What’s that sign say? Free wine tasting instructional class at 11:00? First come, first served… Guess I just filled up the next 30 minutes!
Aside from the obvious plusses to this one, there class was really well done. Marianne (check out Marianne’s Wine Blog ), the owner of the Cleveland Wine School gave us a quick overview of the school. Including details like “Open wine tastings on Fridays and Saturday – Bring your own food.” It sounded pretty cool. She said people bring different breads and cheeses… then she launched into the teaching portion of the program. The only cheesy part was an “accidentally served red-wine-gone-bad” which was obviously staged to show what not to drink – which was still very informative and showed me that I had, in fact, had bad wines before.
So What else did I learn? Well, here’s the top 15 (No significance to the number – just happens to be the good stuff) in no particular order:
- Acid cleans the pallet at tastings – that’s why you should have the foods along with wines.
- Tanins protect wine from oxidation – that’s why the reds can last longer than whites.
- Good white wines can be served warm (see her for detail on what constitutes “good” be
- Why swirl the wine? It causes minute amounts of agitation and evaporation that releases aroma
- Pale colors indicate “younger” wines – “Older” wines will be darker as some of the oxidation has already taken place.
- When the pros taste, the do that swishing motion (like with mouthwash). This is done to allow the most surface coverage within the mouth and to release the acid.
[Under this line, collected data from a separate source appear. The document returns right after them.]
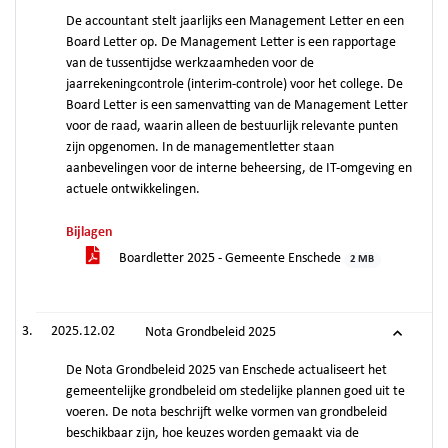
De accountant stelt jaarlijks een Management Letter en een
Board Letter op. De Management Letter is een rapportage
van de tussentijdse werkzaamheden voor de
jaarrekeningcontrole (interim-controle) voor het college. De
Board Letter is een samenvatting van de Management Letter
voor de raad, waarin alleen de bestuurlijk relevante punten
zijn opgenomen. In de managementletter staan
aanbevelingen voor de interne beheersing, de IT-omgeving en
actuele ontwikkelingen.
Bijlagen
Boardletter 2025 - Gemeente Enschede
2 MB
2025.12.02
Nota Grondbeleid 2025
De Nota Grondbeleid 2025 van Enschede actualiseert het
gemeentelijke grondbeleid om stedelijke plannen goed uit te
voeren. De nota beschrijft welke vormen van grondbeleid
beschikbaar zijn, hoe keuzes worden gemaakt via de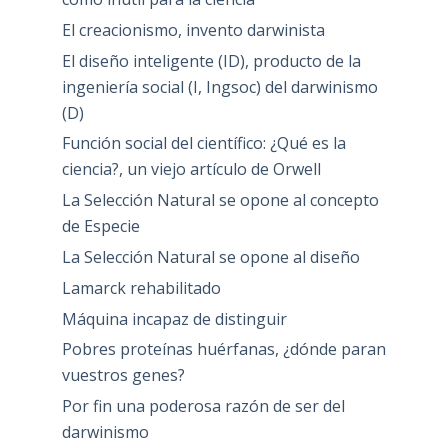
El creacionismo, invento darwinista
El diseño inteligente (ID), producto de la
ingeniería social (I, Ingsoc) del darwinismo
(D)
Función social del científico: ¿Qué es la
ciencia?, un viejo artículo de Orwell
La Selección Natural se opone al concepto
de Especie
La Selección Natural se opone al diseño
Lamarck rehabilitado
Máquina incapaz de distinguir
Pobres proteínas huérfanas, ¿dónde paran
vuestros genes?
Por fin una poderosa razón de ser del
darwinismo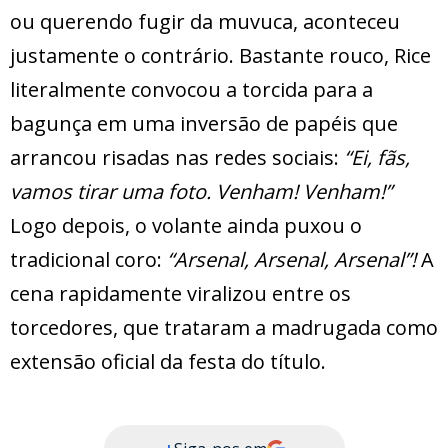
ou querendo fugir da muvuca, aconteceu
justamente o contrário. Bastante rouco, Rice
literalmente convocou a torcida para a
bagunça em uma inversão de papéis que
arrancou risadas nas redes sociais:
“Ei, fãs,
vamos tirar uma foto. Venham! Venham!”
Logo depois, o volante ainda puxou o
tradicional coro:
“Arsenal, Arsenal, Arsenal”!
A
cena rapidamente viralizou entre os
torcedores, que trataram a madrugada como
extensão oficial da festa do título.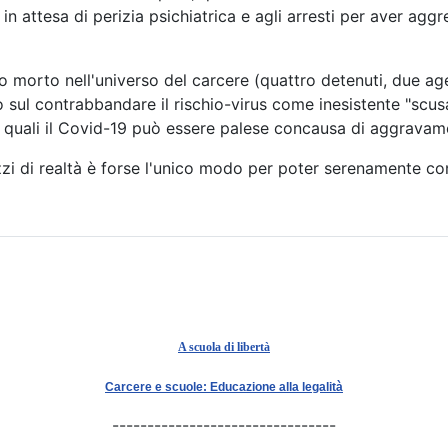
in attesa di perizia psichiatrica e agli arresti per aver ag
o morto nell'universo del carcere (quattro detenuti, due age
sul contrabbandare il rischio-virus come inesistente "scusa
le quali il Covid-19 può essere palese concausa di aggravam
i di realtà è forse l'unico modo per poter serenamente conti
A scuola di libertà
Carcere e scuole: Educazione alla legalità
--------------------------------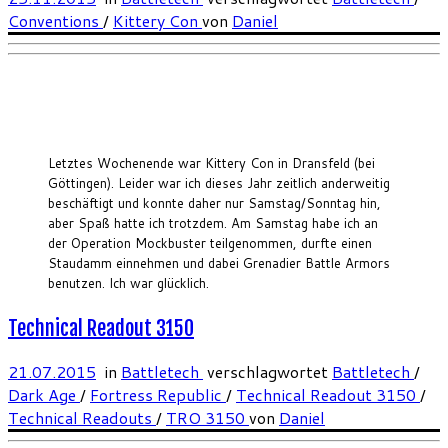
Conventions
/
Kittery Con
von
Daniel
Letztes Wochenende war Kittery Con in Dransfeld (bei
Göttingen). Leider war ich dieses Jahr zeitlich anderweitig
beschäftigt und konnte daher nur Samstag/Sonntag hin,
aber Spaß hatte ich trotzdem. Am Samstag habe ich an
der Operation Mockbuster teilgenommen, durfte einen
Staudamm einnehmen und dabei Grenadier Battle Armors
benutzen. Ich war glücklich.
Technical Readout 3150
21.07.2015
in
Battletech
verschlagwortet
Battletech
/
Dark Age
/
Fortress Republic
/
Technical Readout 3150
/
Technical Readouts
/
TRO 3150
von
Daniel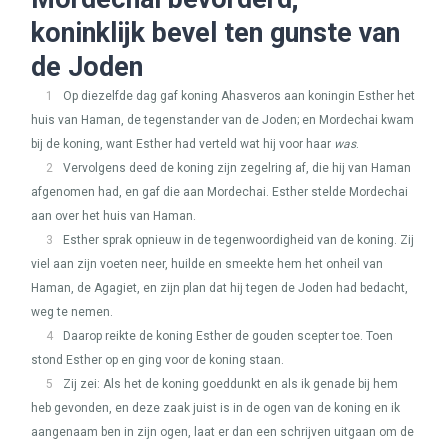
koninklijk bevel ten gunste van
de Joden
1
Op diezelfde dag gaf koning Ahasveros aan koningin Esther het
huis van Haman, de tegenstander van de Joden; en Mordechai kwam
bij de koning, want Esther had verteld wat hij voor haar
was
.
2
Vervolgens deed de koning zijn zegelring af, die hij van Haman
afgenomen had, en gaf die aan Mordechai. Esther stelde Mordechai
aan over het huis van Haman.
3
Esther sprak opnieuw in de tegenwoordigheid van de koning. Zij
viel aan zijn voeten neer, huilde en smeekte hem het onheil van
Haman, de Agagiet, en zijn plan dat hij tegen de Joden had bedacht,
weg te nemen.
4
Daarop reikte de koning Esther de gouden scepter toe. Toen
stond Esther op en ging voor de koning staan.
5
Zij zei: Als het de koning goeddunkt en als ik genade bij hem
heb gevonden, en deze zaak juist is in de ogen van de koning en ik
aangenaam ben in zijn ogen, laat er dan een schrijven uitgaan om de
You can determine the body of the wine this way.
- Speaking of acidity, that seems to be the main determiner or what foods do or should not go with certain foods. Sauvignon Blanc because of it’s high acidity in general, for example, goes weil with any chickens and fishes served with lemon or other citrus.
- White wines get darker as they age, Reds lose color.
- If a red wine has lost color, it’s said to be an older wine – more than 3 years old.
- The small sip offered to you when trying a wine is not to see if you like the wine. It’s to make sure the wine hasn’t gone bad. You already bought the bottle so no sending it back. If you think it’s gone bad, the proper etiquette is to request “Another of the same”
- Tannins also make the mouth feel fuzzy – her words, not mine.
- When tasting – the slight opening of the mouth and inhaling is to determine acidity of the wine. The more the mouth waters, the more acid.
- The highly acidic wines should always be served with food at gatherings.
- TCA is bacteria in corks that are driving the industry to explore synthetic corks and screw tops
- Decanting softens the wine. When the air gets in, the oxygen aerates the tannins making it a softer texture.
Wow – that’s a mouthful. And I was writing quickly, so if any of this is off, please leave me a comment so that I can correct it. And check out the food show and the Cleveland Wine School. Both are time well spent when you would be working otherwise.